▶ Text zur Analyse
- - - -

Verkauf: Süsssaures in der Kälte
Alleine im Laden, WC-Besuche praktisch unmöglich, Lohn unter zwanzig Franken pro Stunde: Die Arbeit bei der Süssigkeitenkette Lolipop ist kein Zuckerschlecken.
Sarah Weber (Name geändert) lächelt verlegen und sagt beinahe entschuldigend: «Dieser Job hat schon auch positive Seiten. Halt einfach nur wenige.» Weber arbeitet als Verkäuferin bei der Ladenkette Lolipop. Inmitten von Schleckstängeln, Zuckerschlangen und Gummibärchen. Um ihr Studium und das WG-Zimmer zu finanzieren, verkauft sie mehrere Tage in der Woche sechs bis sieben Stunden lang Süssigkeiten, putzt den Laden, füllt die Regale auf und bestellt neues Schleckzeug.
Für die Studentin ist diese Arbeit kein Zuckerschlecken: Sie steht für weniger als zwanzig Franken in der Stunde im Laden – meist alleine. «Oft kann ich nicht einmal auf das Klo. Dafür müsste ich die Kunden aus dem Laden schicken, die Tür schliessen und zum WC gehen», erzählt Weber. Im Winter ist es im Laden bisweilen unter zehn Grad kalt, da die Tür immer offen sein müsse: «‹Das gibt mehr Umsatz›, sagt die Chefin.» Pausen gibt es keine. Franziska Stier, Verantwortliche für den Detailhandel bei der Gewerkschaft Unia Nordwestschweiz, kritisiert diese Arbeitsbedingungen: «Wer länger als fünfeinhalb Stunden arbeitet, hat eine Pause von mindestens fünfzehn Minuten zugute.» Und weiter: «Bei Temperaturen unter fünfzehn Grad steht allen Beschäftigten nach jeweils 150 Minuten eine Pause von zehn Minuten zu.»

- - - -

▶ Gelesenes anwenden
1) Welche Tätigkeiten übernimmt Sarah Weber laut dem Text über die Arbeit bei Lolipop im Laden? Nennen Sie alle.
2) Führen Sie den Text über die Arbeit bei Lolipop weiter.

- - - -

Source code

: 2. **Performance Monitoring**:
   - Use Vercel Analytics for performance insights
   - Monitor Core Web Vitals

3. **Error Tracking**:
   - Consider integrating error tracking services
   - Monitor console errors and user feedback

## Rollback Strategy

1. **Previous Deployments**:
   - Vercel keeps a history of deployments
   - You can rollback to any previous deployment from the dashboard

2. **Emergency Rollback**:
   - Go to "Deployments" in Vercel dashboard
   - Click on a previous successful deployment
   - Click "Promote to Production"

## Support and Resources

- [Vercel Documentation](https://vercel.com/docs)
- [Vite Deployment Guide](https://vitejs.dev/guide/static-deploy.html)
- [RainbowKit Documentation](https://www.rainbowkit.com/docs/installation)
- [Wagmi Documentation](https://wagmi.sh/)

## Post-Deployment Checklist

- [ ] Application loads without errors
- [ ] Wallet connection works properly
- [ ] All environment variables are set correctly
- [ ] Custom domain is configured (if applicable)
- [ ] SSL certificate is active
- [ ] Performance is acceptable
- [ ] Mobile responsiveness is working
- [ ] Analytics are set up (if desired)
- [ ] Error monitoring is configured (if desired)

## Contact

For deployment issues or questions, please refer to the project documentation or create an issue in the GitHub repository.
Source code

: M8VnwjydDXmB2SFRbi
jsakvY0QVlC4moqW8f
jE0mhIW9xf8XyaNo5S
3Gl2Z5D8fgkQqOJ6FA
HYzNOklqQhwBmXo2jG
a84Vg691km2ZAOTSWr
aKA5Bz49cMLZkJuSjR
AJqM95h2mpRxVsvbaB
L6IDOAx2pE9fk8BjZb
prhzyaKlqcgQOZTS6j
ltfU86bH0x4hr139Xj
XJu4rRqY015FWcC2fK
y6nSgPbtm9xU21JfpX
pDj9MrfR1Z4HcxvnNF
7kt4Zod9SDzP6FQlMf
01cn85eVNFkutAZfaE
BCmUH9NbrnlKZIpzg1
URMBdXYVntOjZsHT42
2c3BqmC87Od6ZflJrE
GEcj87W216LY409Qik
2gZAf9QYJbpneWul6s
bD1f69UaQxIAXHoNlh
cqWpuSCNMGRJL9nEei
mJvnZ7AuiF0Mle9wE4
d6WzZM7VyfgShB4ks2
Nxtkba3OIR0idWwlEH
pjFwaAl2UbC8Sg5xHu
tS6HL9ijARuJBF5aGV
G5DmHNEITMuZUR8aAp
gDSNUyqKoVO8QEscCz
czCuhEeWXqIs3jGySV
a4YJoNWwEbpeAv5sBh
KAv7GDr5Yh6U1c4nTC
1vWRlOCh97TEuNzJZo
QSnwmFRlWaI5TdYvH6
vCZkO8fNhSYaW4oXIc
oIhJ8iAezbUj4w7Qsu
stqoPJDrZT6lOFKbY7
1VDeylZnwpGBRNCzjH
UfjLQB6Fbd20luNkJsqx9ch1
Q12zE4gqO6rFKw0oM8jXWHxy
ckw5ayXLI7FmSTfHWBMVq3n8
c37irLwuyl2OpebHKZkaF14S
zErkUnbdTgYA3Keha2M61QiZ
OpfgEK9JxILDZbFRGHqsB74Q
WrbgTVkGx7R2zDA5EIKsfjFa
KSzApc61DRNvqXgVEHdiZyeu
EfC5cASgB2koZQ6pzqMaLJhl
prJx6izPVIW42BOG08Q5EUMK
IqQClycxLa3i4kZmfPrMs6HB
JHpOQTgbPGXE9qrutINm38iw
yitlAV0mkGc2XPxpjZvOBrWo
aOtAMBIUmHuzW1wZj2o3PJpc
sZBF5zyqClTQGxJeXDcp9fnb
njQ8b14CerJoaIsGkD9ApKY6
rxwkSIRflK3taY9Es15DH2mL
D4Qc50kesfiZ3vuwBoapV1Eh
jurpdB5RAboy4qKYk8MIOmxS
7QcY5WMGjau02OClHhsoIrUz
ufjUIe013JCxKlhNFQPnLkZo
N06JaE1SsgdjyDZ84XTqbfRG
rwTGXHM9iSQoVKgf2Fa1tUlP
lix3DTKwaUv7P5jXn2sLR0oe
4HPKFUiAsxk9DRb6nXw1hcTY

- - - -

▶ Ergebnisse der Übung
1) Sie verkauft Süssigkeiten, putzt den Laden, füllt die Regale auf und bestellt neues Schleckzeug.

2)
Und die Vorteile dieses Jobs? Die flexiblen Arbeitszeiten könne sie rund um das Studium gut einplanen, sagt Weber und fügt hinzu: «Ausserdem ist die Chefin nicht immer um mich herum – zum Glück!»
Sarah Weber ist eine von rund 150 Verkäuferinnen, die in 39 verschiedenen Lolipop-Filialen in der Schweiz und Deutschland arbeiten. Verkäufer gibt es keine. «Die Chefin» wolle nur Frauen einstellen, die zwischen zwanzig und dreissig Jahre alt sind, erzählen verschiedene Lolipop-Verkäuferinnen. «Die Chefin» heisst Alexandra Bisaz, gelernte Konditor-Confiseurin. Auf dem Beruf arbeitete sie nie. Ihr Traum war es, selbstständig zu sein. Nach mehreren Anläufen klappte es: Bisaz expandierte mit Lolipop schnell, gewann Preise als Jungunternehmerin und wurde in Talkshows eingeladen. Da erzählte sie von ihrer «Tellerwäscherkarriere», wie sie untendurch musste und es «mit Hartnäckigkeit» geschafft habe.
Basler Belegschaft drohte mit Streik
Im Herbst 2011 werden erstmals kritische Stimmen laut. Die Basler Belegschaft klagt über unwürdige Arbeitsbedingungen. Das Fernsehen wird erneut auf Alexandra Bisaz aufmerksam. Dieses Mal will sie aber nicht mehr vor die Kamera. Schriftlich richtet sie aus: «Das Unternehmen ist eine mitarbeiterfreundliche Firma, die alle Mitarbeitenden schätzt und sich stets bemüht, allen gerecht zu werden.» Ähnliches sagt Bisaz zur WOZ: «Ich gehe sogar mit Filialleiterinnen einen Kaffee trinken. Einfach so. Ich habe immer ein offenes Ohr für alle.»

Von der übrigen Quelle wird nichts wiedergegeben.